### Instructions to follow
The lines from the top of the records below through the one containing "and write a" are to be transcribed exactly, and nothing else is to be added.

### Supplied data

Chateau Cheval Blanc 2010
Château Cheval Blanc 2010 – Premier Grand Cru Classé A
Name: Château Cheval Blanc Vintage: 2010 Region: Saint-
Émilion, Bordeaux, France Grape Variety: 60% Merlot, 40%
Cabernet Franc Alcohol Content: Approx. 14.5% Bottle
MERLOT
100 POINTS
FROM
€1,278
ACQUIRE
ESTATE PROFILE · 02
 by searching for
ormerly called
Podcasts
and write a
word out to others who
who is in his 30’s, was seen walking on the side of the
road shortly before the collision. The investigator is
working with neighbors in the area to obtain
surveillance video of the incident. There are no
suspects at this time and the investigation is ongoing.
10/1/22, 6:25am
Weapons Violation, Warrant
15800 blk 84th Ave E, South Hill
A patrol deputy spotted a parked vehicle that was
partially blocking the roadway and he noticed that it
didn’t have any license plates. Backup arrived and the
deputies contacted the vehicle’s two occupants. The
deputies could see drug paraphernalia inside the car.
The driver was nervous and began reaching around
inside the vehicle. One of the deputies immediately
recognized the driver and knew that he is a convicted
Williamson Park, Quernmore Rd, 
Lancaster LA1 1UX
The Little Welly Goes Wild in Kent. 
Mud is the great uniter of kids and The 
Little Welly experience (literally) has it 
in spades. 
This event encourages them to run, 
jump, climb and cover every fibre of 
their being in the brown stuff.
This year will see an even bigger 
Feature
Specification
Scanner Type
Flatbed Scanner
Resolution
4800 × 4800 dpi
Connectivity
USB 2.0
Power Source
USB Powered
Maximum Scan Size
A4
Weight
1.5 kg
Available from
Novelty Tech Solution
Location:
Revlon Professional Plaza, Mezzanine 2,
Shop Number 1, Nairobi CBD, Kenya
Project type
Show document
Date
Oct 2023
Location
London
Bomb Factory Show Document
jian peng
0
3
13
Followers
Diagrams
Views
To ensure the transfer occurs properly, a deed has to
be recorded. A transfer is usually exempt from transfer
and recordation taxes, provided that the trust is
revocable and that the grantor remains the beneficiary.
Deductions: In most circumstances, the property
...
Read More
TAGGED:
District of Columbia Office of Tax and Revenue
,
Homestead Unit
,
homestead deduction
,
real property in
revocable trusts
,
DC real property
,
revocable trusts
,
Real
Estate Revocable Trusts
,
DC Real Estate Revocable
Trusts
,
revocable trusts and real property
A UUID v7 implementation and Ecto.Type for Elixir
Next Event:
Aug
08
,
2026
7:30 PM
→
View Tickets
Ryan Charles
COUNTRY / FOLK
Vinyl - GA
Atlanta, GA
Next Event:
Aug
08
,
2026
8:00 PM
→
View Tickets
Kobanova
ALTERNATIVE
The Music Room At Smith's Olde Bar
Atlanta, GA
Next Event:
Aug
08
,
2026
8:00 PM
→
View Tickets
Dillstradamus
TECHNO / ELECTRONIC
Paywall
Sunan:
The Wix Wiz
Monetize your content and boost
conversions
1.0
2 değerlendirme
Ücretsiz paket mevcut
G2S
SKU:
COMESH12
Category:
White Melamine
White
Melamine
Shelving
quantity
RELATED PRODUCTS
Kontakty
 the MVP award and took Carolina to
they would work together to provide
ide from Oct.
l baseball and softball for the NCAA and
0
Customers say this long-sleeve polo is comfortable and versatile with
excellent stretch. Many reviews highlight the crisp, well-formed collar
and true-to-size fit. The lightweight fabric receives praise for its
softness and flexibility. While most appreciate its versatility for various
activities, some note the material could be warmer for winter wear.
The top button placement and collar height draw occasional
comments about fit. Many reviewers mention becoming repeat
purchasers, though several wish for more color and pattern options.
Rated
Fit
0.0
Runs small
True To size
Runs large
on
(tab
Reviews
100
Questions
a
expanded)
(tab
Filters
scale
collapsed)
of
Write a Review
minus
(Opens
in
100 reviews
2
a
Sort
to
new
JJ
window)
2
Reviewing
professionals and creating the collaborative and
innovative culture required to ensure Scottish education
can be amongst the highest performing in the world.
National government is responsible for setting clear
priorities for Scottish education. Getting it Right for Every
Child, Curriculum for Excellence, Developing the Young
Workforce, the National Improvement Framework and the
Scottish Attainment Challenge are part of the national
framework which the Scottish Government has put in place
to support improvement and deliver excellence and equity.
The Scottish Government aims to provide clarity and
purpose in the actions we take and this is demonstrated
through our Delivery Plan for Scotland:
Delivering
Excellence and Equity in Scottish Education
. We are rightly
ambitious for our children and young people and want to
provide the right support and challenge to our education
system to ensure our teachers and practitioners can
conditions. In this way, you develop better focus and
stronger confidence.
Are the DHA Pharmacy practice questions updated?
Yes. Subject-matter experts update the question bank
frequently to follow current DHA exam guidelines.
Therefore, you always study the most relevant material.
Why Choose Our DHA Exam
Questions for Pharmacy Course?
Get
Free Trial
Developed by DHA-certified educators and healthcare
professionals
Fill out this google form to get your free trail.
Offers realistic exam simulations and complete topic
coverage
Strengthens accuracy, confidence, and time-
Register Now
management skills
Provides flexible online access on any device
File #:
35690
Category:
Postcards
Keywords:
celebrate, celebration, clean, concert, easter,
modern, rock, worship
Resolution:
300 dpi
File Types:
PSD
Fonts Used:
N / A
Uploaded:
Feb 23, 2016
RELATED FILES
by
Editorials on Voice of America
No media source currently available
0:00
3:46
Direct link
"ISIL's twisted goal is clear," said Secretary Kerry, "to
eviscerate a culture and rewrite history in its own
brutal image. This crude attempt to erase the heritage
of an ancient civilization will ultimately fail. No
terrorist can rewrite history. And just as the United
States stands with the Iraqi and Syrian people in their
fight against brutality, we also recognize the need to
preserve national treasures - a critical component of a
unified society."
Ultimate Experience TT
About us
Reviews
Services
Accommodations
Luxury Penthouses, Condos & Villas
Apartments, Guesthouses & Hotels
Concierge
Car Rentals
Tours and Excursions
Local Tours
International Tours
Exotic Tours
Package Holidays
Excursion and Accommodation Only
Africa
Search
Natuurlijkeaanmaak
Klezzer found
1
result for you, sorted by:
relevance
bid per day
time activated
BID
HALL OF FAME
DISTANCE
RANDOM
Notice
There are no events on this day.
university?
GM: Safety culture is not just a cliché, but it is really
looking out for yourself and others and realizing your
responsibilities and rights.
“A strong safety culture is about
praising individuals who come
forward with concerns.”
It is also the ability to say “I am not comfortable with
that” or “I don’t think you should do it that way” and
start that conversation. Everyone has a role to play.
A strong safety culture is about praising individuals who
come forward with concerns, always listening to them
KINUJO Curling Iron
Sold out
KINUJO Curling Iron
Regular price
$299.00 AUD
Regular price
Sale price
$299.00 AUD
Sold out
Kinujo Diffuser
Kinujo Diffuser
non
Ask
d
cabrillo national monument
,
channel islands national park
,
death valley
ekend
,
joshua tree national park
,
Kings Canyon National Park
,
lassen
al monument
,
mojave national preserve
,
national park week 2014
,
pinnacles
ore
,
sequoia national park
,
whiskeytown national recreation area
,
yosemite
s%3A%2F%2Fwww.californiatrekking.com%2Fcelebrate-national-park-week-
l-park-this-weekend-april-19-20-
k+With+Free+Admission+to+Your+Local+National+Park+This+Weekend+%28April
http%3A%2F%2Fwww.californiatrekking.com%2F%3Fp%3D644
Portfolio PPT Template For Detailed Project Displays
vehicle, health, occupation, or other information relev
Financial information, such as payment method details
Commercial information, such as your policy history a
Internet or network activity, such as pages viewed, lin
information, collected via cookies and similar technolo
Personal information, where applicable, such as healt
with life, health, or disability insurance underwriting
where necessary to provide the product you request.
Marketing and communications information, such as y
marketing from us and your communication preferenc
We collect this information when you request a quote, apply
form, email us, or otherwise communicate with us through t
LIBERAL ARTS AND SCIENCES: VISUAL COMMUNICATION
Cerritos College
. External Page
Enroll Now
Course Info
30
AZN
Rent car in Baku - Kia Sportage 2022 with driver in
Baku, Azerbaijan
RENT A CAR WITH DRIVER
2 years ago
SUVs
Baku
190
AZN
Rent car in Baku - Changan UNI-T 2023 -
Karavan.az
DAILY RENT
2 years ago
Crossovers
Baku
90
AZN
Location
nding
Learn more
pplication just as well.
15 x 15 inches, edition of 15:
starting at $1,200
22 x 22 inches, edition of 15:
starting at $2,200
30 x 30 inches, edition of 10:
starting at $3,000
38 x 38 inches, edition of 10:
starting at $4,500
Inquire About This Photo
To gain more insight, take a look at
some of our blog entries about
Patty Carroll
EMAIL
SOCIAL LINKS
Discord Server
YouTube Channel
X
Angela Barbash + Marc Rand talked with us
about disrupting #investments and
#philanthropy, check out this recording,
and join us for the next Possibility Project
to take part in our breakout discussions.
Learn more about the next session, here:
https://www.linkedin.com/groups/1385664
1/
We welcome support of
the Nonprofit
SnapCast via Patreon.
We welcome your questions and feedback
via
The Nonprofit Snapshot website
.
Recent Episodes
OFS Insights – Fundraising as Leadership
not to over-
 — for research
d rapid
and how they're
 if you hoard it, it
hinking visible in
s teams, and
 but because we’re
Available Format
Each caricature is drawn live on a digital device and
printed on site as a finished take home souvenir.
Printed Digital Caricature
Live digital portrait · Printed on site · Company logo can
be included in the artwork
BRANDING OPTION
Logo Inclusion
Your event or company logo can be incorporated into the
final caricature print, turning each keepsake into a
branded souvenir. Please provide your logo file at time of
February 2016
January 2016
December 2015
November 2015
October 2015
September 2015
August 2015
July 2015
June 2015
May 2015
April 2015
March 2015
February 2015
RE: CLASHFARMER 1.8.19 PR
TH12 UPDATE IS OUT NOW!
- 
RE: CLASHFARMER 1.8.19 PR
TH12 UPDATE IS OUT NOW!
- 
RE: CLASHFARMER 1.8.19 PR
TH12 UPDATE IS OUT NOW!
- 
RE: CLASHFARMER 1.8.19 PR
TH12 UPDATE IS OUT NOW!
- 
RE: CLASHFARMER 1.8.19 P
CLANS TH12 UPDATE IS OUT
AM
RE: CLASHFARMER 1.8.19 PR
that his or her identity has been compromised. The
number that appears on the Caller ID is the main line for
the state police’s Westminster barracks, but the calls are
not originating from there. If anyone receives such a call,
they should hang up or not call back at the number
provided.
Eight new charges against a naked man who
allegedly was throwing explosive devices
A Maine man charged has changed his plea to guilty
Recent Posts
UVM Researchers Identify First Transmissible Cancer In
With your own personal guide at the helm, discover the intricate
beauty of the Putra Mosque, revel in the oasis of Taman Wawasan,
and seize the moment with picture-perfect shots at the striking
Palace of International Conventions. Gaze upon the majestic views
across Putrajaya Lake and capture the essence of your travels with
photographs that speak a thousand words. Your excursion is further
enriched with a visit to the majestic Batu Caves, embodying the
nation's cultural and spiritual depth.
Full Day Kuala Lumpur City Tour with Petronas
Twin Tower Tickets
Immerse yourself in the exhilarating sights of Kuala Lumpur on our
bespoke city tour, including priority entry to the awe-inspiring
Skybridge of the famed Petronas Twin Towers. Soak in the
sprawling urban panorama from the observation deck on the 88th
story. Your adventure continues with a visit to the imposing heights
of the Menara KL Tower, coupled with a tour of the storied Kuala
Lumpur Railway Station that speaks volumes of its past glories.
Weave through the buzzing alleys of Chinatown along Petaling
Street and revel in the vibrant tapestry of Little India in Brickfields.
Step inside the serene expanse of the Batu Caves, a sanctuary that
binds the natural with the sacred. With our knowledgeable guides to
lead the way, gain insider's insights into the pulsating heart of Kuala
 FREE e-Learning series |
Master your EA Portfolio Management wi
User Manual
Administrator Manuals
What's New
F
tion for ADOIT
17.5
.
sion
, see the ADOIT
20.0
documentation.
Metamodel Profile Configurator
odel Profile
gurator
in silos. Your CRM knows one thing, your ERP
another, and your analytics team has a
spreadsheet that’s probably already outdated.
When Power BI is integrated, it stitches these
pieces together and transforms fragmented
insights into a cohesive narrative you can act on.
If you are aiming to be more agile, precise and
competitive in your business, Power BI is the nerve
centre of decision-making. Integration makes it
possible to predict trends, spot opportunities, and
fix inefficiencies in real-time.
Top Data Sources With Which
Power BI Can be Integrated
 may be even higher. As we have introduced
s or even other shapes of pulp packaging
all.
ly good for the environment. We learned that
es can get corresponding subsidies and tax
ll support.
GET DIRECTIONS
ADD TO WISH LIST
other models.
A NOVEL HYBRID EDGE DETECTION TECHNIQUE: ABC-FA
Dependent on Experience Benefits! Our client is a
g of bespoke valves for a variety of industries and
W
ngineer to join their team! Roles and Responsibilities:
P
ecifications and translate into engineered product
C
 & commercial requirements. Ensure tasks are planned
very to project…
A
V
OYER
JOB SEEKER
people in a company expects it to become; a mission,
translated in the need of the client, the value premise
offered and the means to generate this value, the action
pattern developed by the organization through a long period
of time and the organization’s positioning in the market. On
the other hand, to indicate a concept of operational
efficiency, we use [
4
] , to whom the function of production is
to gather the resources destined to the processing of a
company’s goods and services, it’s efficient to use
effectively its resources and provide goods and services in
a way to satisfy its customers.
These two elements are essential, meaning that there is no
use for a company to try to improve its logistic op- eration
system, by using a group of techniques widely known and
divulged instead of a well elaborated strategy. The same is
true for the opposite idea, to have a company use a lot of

### Answer section
Chateau Cheval Blanc 2010
Château Cheval Blanc 2010 – Premier Grand Cru Classé A
Name: Château Cheval Blanc Vintage: 2010 Region: Saint-
Émilion, Bordeaux, France Grape Variety: 60% Merlot, 40%
Cabernet Franc Alcohol Content: Approx. 14.5% Bottle
MERLOT
100 POINTS
FROM
€1,278
ACQUIRE
ESTATE PROFILE · 02
 by searching for
ormerly called
Podcasts
and write a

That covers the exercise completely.